**** PAGE TEXT ****

Rif Hutton (born November 28, 1962) is an American actor. He is perhaps best known for his recurring role as Dr. Ron Welch in the comedy-drama series Doogie Howser, M.D., appearing in that series from 1990 up to its conclusion in 1993. From 1997 to 2001, he appeared in a recurring role as Lt. Cmdr. Alan Mattoni on the series JAG. Hutton is also notable for playing Russ Beeler, a fictional owner of a KFC establishment, appearing in a number of KFC commercials in the early to mid 1990s.

Life and career
Hutton was born in San Antonio, Texas, and was raised in East Orange, New Jersey. He moved to Los Angeles in the mid-1970s to pursue an acting career. He went to many auditions in his early years, but soon found himself broke and homeless, getting assistance from friends.

****

#### [ACTIVITY LIST]
**a.** Check each statement below against the text about Rif Hutton. For each, answer yes or no and quote the words of the text that decide it. (i) Hutton played Lt. Cmdr. Alan Mattoni on JAG from 1997 to 2001. (ii) Hutton grew up in San Antonio, Texas. (iii) Hutton moved to Los Angeles in the early 1980s.
**b.** Return the passage of the Rif Hutton text that starts at "Rif Hutton (born" and ends at "assistance from friends.", copied word for word.

**** ENTRIES SHOWN ****

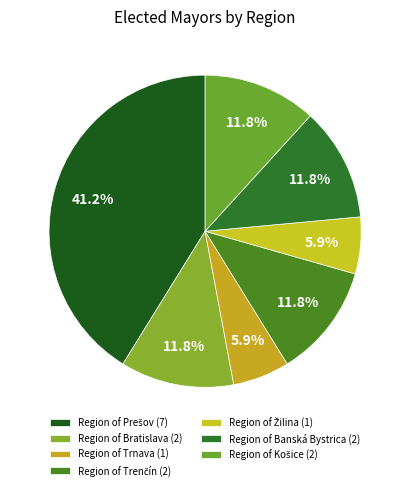

How many segments does this pie chart have?

7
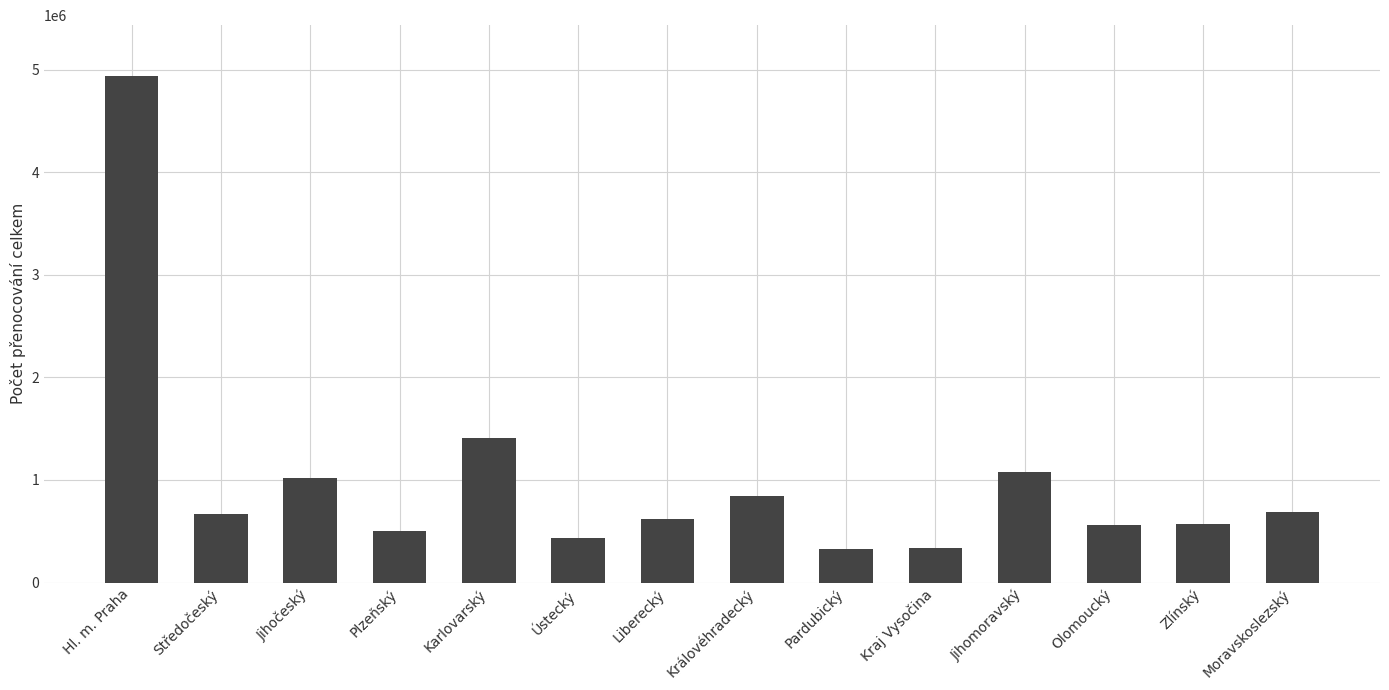

What is the change in value from Karlovarský to Pardubický?

-1083686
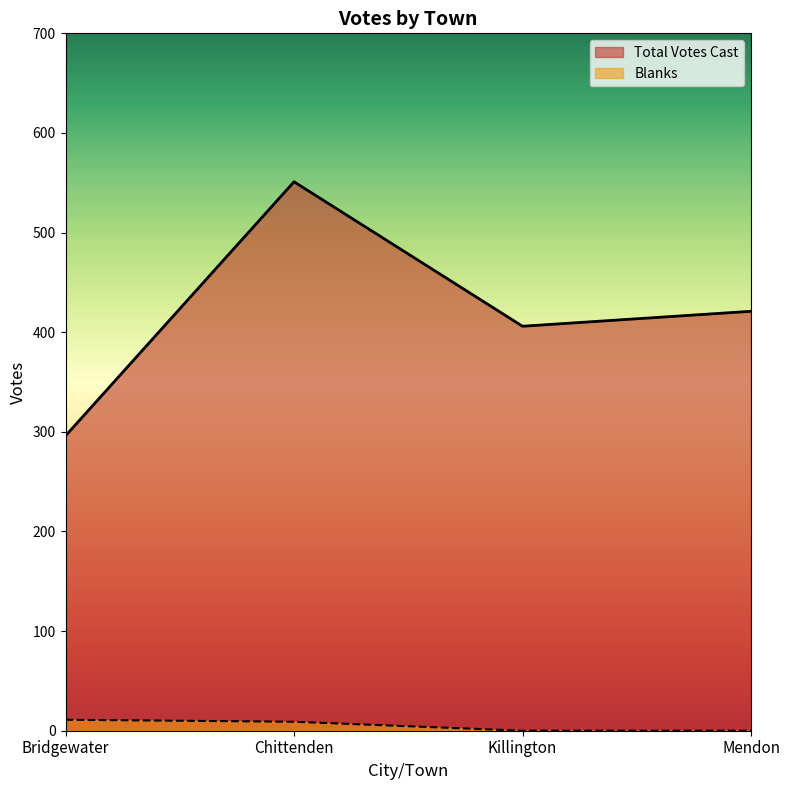

Where is Blanks nearest to the value 5?

Chittenden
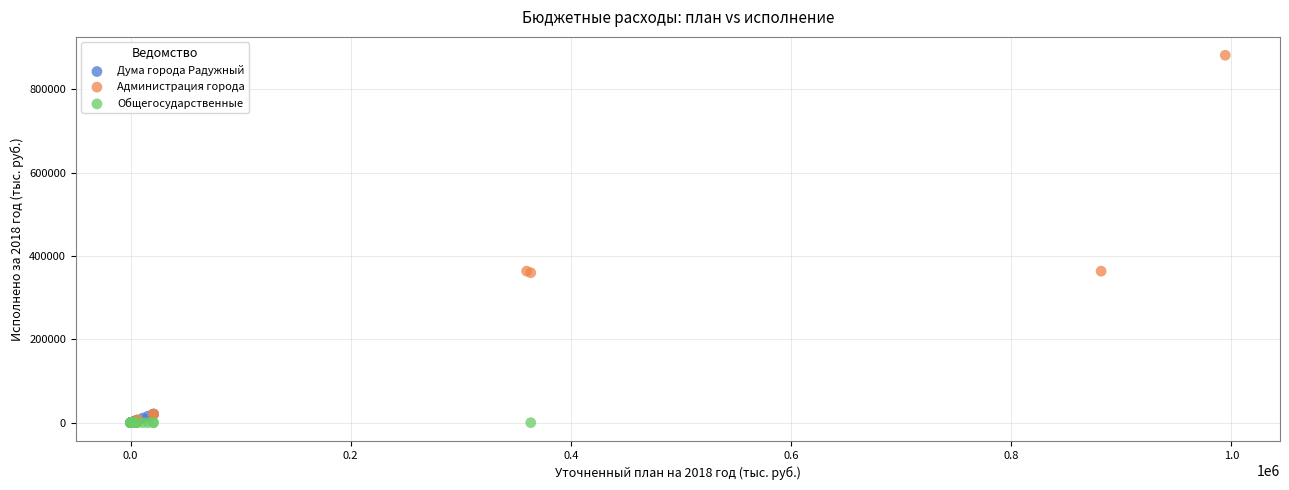

Which series has the largest Y range (max minus min)?

Администрация города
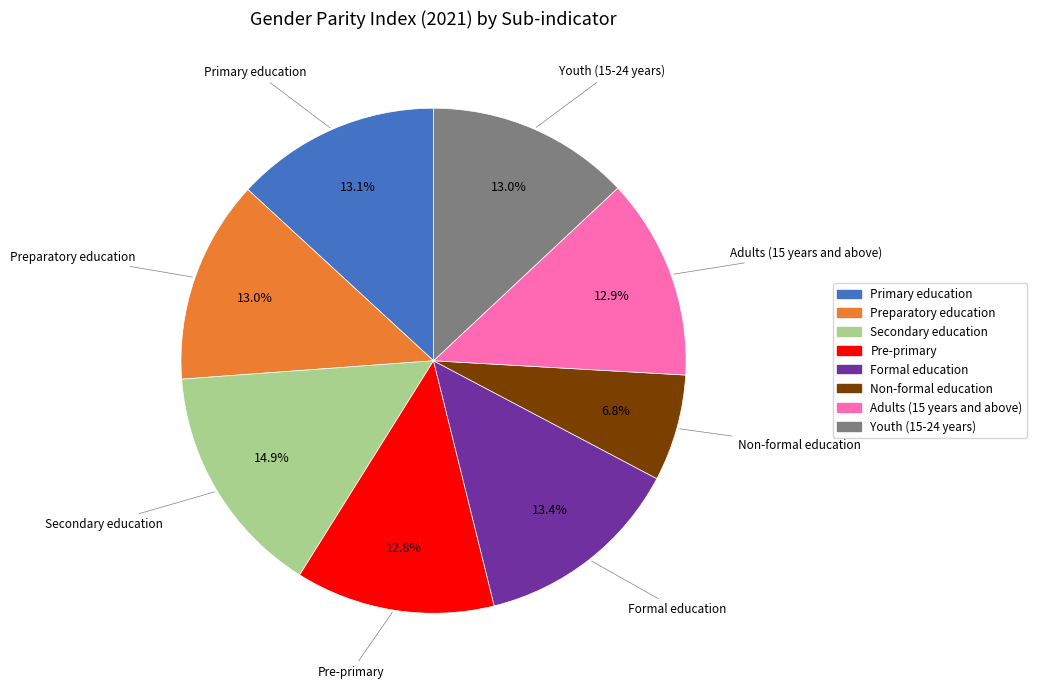

What portion of the pie excludes Adults (15 years and above)?

87.1%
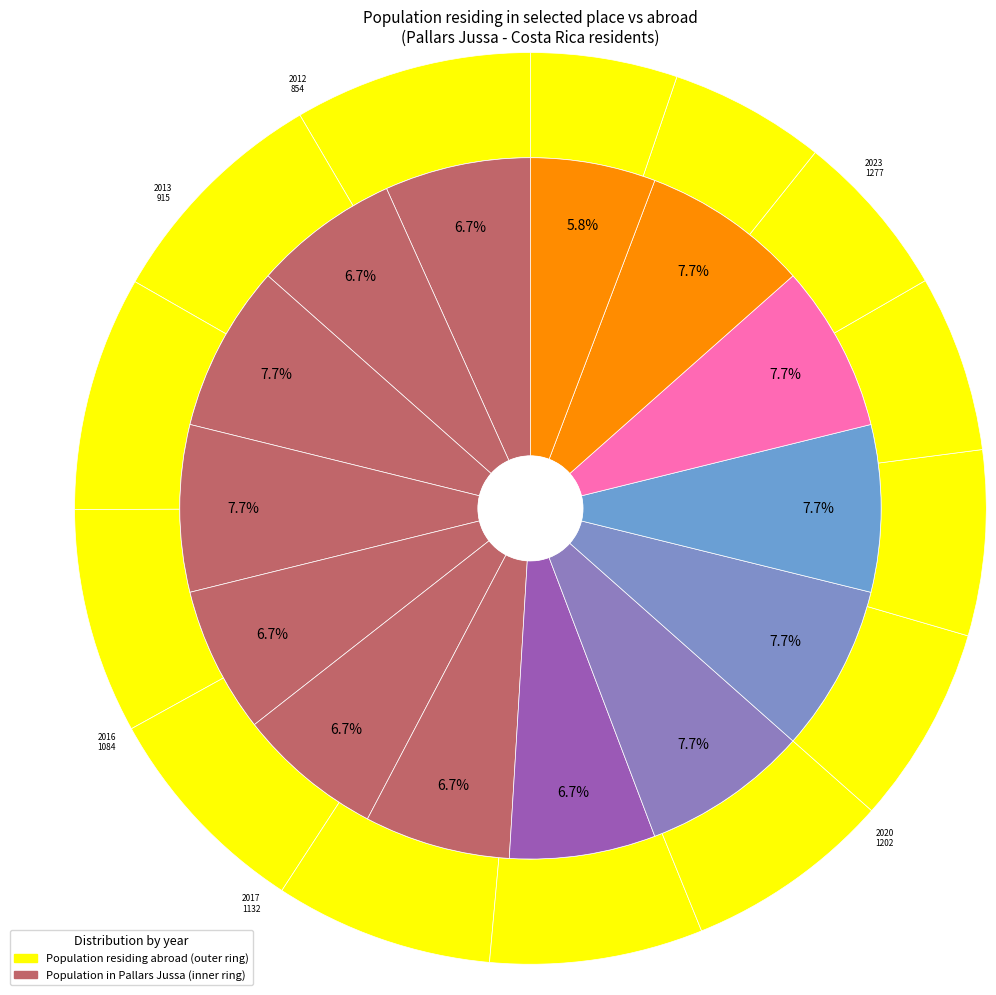

Between 2023 and 2020, which is larger?

2023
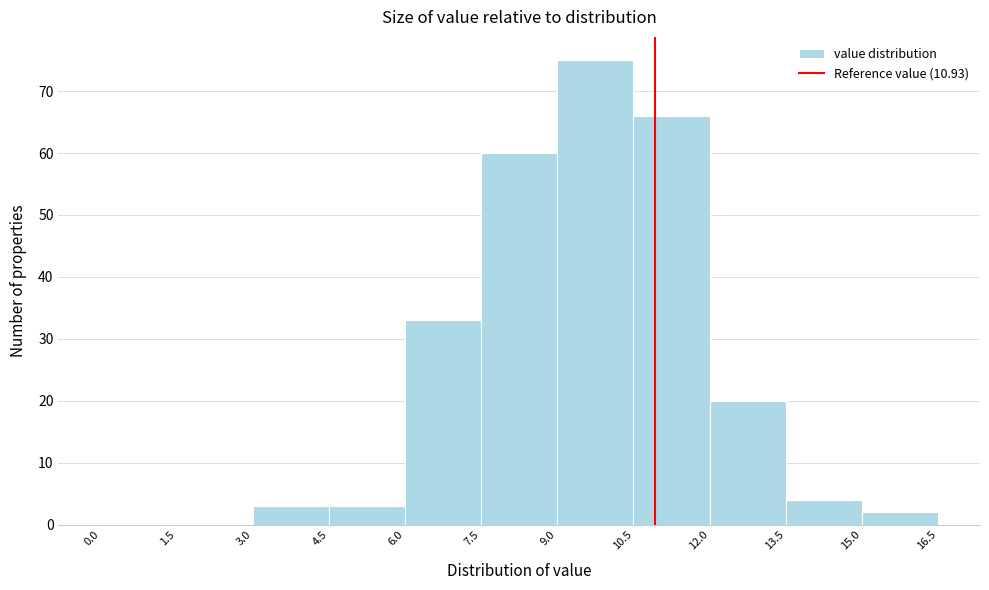

Over which range of the x-axis is the bar tallest?

9.0 to 10.5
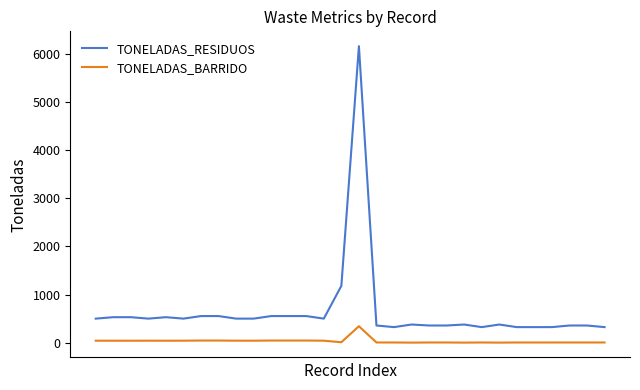

List the series in order of their overall mean, highest first.

TONELADAS_RESIDUOS, TONELADAS_BARRIDO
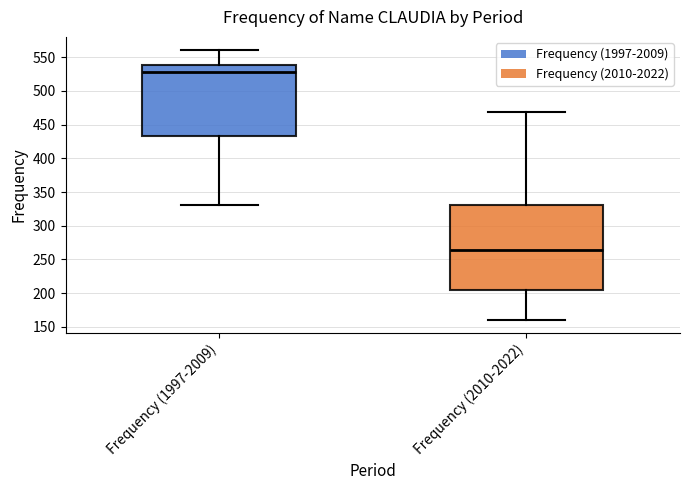

Reading left to right, transcribe this box plot: for each box, give where its median line is, the range the box spans, and where its two whiskers end, as read against the y-axis. The values are not printed on the chart, so give them approximately, as read against the axis.

Frequency (1997-2009): median 530, box 435 to 540, whiskers 330 to 560
Frequency (2010-2022): median 265, box 205 to 330, whiskers 160 to 470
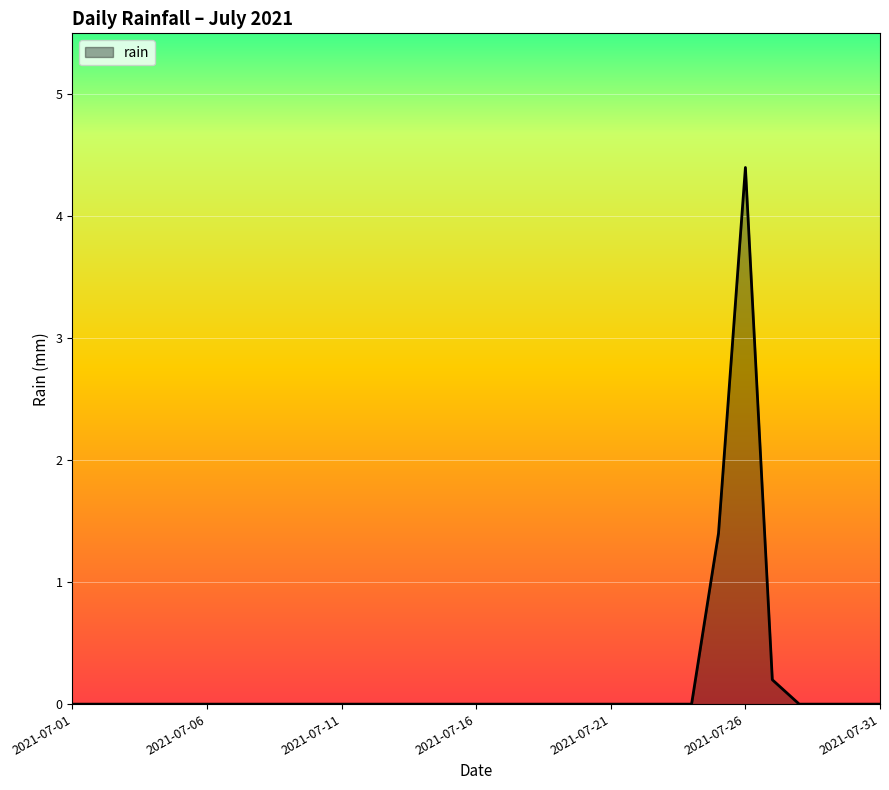

What is the average value?

0.2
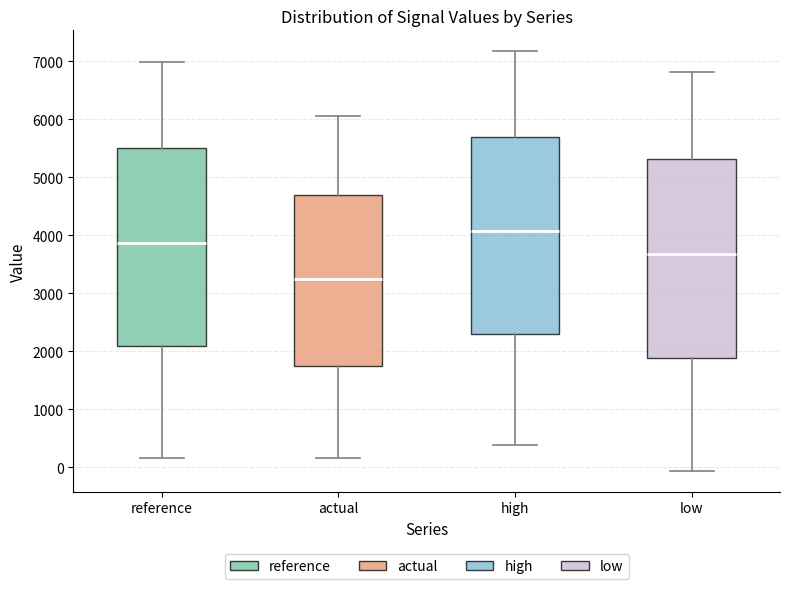

Reading left to right, read every box against the y-axis: the position of its median line, the range the box covers, and the ends of its whiskers. The values are not printed on the chart, so give them approximately, as read against the axis.

reference: median 3900, box 2100 to 5500, whiskers 200 to 7000
actual: median 3200, box 1700 to 4700, whiskers 200 to 6000
high: median 4100, box 2300 to 5700, whiskers 400 to 7200
low: median 3700, box 1900 to 5300, whiskers -100 to 6800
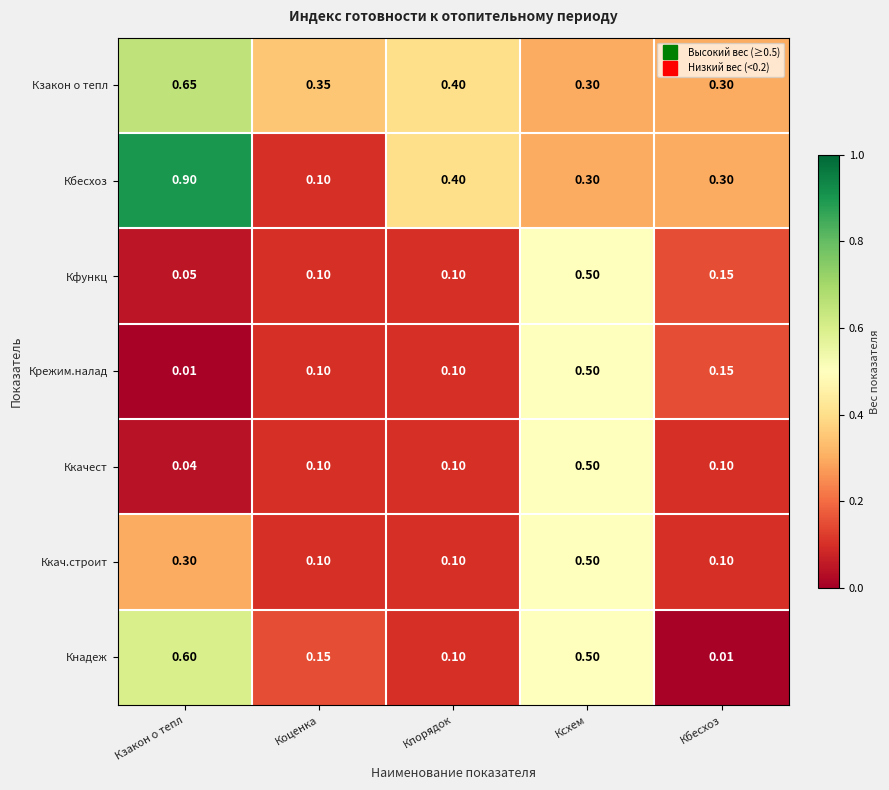

Which category has the highest value across all series?

Кзакон о тепл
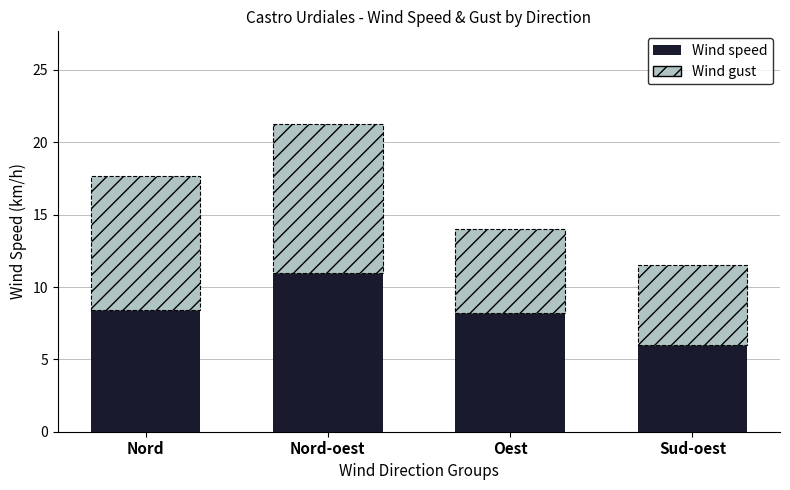

At which category is the sum across all series the highest?

Nord-oest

****

#### [ANSWERS TO THE TASKS]
**a.**
(i) Yes: "From 1997 to 2001, he appeared in a recurring role as Lt. Cmdr. Alan Mattoni on the series JAG."
(ii) No: "was raised in East Orange, New Jersey"
(iii) No: "He moved to Los Angeles in the mid-1970s"

**b.**
Rif Hutton (born November 28, 1962) is an American actor. He is perhaps best known for his recurring role as Dr. Ron Welch in the comedy-drama series Doogie Howser, M.D., appearing in that series from 1990 up to its conclusion in 1993. From 1997 to 2001, he appeared in a recurring role as Lt. Cmdr. Alan Mattoni on the series JAG. Hutton is also notable for playing Russ Beeler, a fictional owner of a KFC establishment, appearing in a number of KFC commercials in the early to mid 1990s.

Life and career
Hutton was born in San Antonio, Texas, and was raised in East Orange, New Jersey. He moved to Los Angeles in the mid-1970s to pursue an acting career. He went to many auditions in his early years, but soon found himself broke and homeless, getting assistance from friends.